Python List Methods Reference

Every Python list method with signature, return value and in-place flag

Searchable reference for all Python list methods — append, extend, insert, remove, pop, sort, reverse — showing each method's signature, return value, and whether it mutates the list in place.

Why does list.sort() return None?

list.sort() sorts the list in place and deliberately returns None to signal that it mutated the object rather than producing a new one. This is a Python convention for in-place methods. A common bug is writing items = items.sort(), which assigns None; to get a sorted copy use sorted(items), which returns a new list and leaves the original unchanged.

Python’s list is a mutable sequence with a small, fixed set of methods. The key thing to know is which ones mutate in place (and return None) versus which ones return a value. This is a searchable offline reference.

How it works

Each method is flagged as in-place or returns a value:

  • In-place, returns Noneappend, extend, insert, remove, sort, reverse, clear. These change the list itself; assigning their result (x = x.sort()) is a classic bug that stores None.
  • Returns a valuepop returns the removed element, index returns a position, count returns a tally, copy returns a new list.

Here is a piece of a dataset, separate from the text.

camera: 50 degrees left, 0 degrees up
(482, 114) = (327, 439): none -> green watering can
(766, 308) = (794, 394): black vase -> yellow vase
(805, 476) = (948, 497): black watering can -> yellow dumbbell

The single most common mistake is items = items.sort(). Use items.sort() to sort in place, or sorted(items) for a new sorted list.

append vs extend

a = [1, 2]
a.append([3, 4])   # a -> [1, 2, [3, 4]]   (one nested element)

b = [1, 2]
b.extend([3, 4])   # b -> [1, 2, 3, 4]      (concatenated)

Notes

  • sort and reverse mutate in place and return None; their non-mutating counterparts are the built-ins sorted() and reversed().
  • pop() with no argument removes and returns the last element; pop(0) removes the first (which is O(n) — prefer collections.deque for queues).
  • copy() is a shallow copy — nested mutable objects are shared.
  • This reference covers all standard list methods; len, sorted, reversed are built-in functions, not list methods.